I've resolved to go to a meeting on Sunday. This is a big step for me because of the anxiety I face with such things.
Can I just call someone or a number that is listed? I just thought those numbers were only there to leave a message and ask about times, dates, etc., to the meetings.
Really, it IS a matter of death for me. I CANNOT use again - EVER. It's also a matter of whether or not I ever get to have kids since these things will mess up organs that will mess up the endocrine system, etc. I can never claim ignorance to what I am doing to myself because I've spent literally months reading over whatever material I can find. I know this will kill me one day. I should know better because I was left a little girl with no father due to his addiction. Why am I BEING SO STUPID! I am so mad at myself. I am ashamed, which leads me eventually to seek an out to the raw emotion of shame and guilt. I think I gained something from the last relapse though, because I am now of the opinion that running away from the shame and guilt is far worse for me than facing it and feeling the rest of myself in my entirety. I miss my gregariousness, my sense of humour, my energy and stamina. I stole almost FIVE years of that from myself. I should be angry as hell!

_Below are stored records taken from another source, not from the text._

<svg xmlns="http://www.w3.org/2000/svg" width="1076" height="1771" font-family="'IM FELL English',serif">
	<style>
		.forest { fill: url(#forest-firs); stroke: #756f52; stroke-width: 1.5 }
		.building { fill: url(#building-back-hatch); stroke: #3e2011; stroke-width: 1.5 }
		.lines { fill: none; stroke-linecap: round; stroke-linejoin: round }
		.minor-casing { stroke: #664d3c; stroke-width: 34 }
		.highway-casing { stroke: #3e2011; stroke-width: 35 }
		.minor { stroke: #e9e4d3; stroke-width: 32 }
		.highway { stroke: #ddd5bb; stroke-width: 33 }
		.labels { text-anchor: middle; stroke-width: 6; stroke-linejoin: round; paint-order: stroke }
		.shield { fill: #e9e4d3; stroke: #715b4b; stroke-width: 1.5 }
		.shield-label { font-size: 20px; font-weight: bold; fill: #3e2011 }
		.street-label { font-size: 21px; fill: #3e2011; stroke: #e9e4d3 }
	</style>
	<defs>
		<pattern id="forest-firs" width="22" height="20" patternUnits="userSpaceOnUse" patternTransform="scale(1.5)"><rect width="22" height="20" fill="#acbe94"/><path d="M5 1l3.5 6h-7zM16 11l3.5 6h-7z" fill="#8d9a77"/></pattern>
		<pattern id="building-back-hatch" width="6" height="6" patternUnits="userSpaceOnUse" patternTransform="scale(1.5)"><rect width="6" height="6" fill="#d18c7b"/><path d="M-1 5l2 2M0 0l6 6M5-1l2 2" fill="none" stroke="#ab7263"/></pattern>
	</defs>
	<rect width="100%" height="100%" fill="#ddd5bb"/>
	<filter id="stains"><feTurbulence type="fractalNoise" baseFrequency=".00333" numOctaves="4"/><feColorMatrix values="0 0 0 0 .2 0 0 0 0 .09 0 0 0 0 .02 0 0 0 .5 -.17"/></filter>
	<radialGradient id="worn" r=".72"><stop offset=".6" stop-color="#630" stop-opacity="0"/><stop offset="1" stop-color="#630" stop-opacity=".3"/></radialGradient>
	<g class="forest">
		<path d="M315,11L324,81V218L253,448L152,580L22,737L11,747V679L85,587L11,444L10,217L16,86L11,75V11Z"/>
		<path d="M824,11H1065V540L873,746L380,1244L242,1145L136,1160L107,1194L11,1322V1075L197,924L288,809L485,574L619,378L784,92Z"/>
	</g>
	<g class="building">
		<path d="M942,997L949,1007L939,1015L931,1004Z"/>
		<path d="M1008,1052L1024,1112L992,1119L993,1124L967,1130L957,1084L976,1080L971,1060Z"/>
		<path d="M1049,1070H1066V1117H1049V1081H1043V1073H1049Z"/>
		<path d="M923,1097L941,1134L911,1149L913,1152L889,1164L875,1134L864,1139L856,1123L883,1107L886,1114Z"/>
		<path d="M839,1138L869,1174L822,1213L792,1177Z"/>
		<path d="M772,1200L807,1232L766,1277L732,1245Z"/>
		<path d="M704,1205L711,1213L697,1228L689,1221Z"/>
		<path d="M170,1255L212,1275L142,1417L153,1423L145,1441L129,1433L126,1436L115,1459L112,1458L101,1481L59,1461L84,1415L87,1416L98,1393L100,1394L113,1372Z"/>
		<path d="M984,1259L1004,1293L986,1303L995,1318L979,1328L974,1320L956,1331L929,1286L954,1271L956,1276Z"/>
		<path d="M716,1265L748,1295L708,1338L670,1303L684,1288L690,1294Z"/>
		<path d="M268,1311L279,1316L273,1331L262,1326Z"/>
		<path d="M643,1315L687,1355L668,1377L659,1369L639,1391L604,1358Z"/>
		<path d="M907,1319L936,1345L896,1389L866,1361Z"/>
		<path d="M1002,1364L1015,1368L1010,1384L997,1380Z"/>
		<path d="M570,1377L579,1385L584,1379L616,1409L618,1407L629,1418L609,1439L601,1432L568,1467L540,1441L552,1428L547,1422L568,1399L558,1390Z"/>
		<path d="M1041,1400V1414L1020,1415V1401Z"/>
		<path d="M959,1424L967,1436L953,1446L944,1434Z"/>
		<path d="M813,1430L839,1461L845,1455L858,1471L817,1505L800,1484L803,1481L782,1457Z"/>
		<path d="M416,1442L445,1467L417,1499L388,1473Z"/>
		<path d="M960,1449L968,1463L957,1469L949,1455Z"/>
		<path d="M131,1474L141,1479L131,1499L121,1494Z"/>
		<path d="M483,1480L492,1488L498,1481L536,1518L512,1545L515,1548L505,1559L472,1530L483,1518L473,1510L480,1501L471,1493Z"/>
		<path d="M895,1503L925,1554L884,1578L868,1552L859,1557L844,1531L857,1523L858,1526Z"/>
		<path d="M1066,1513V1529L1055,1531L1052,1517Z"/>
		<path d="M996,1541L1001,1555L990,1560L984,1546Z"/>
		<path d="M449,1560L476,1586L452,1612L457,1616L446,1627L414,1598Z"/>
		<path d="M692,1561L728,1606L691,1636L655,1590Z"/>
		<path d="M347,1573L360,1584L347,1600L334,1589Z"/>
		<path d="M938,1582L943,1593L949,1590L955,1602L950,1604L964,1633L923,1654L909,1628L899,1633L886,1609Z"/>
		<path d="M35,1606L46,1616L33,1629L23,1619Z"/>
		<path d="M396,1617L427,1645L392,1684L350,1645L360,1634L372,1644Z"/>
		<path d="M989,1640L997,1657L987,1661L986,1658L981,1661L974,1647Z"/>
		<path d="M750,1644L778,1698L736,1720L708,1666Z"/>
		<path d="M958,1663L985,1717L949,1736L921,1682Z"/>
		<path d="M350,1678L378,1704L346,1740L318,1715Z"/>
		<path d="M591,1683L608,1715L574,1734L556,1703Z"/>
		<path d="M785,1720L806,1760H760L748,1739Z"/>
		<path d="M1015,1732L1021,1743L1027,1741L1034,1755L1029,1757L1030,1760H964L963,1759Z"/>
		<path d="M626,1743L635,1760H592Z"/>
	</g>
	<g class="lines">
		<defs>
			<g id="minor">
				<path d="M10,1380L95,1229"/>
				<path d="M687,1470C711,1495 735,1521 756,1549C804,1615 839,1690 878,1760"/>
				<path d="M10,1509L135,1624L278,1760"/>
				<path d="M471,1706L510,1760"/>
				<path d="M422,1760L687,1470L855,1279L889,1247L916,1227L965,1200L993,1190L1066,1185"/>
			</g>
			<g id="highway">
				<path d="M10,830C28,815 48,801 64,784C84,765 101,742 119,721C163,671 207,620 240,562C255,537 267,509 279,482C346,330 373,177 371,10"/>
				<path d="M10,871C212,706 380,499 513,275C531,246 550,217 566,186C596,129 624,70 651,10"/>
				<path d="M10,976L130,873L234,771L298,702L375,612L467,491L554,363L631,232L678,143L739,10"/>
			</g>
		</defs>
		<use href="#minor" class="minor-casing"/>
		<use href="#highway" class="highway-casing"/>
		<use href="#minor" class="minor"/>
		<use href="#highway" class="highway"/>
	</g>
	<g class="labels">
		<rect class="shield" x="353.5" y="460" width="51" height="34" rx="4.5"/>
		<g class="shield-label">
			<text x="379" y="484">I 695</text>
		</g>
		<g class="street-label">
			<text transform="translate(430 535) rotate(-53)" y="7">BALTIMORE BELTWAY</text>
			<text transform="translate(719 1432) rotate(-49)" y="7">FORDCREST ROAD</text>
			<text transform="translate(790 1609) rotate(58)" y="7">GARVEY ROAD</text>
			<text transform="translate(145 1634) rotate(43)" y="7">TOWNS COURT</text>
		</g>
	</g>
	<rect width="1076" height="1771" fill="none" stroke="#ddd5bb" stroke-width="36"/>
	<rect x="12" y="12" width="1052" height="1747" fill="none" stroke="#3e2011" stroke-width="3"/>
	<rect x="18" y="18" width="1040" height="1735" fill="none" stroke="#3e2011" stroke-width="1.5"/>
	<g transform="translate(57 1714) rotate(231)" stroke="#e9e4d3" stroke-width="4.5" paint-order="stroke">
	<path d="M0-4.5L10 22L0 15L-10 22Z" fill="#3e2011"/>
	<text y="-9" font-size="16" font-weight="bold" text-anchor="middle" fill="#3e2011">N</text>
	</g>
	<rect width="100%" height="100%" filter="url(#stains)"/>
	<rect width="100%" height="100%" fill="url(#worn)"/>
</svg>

But, for today I have to remind myself to take it one day at a time. I resolved not to use today. Tomorrow I will wake up and make another resolution. I can't think about it though. I am enjoying the life slowly come back to my bloated and beaten up body. I want to cry at every moment just because I need a release, not because something in particular made me upset. I have to take the swell of emotions in stride and allow myself to be without any preconceived notion of what I ought to be and what I am because of what I did to myself. I don't want to analyse the spilled milk on the floor, but instead want to wipe it up bit by bit. No timelines, no expectations (other than to commit to life on its terms) and to stop fighting the inevitable truth that control is just an illusion. I give up and raise my hands to the sky and hope that my God will think I'm worthy enough to pick me up and carry me for a while.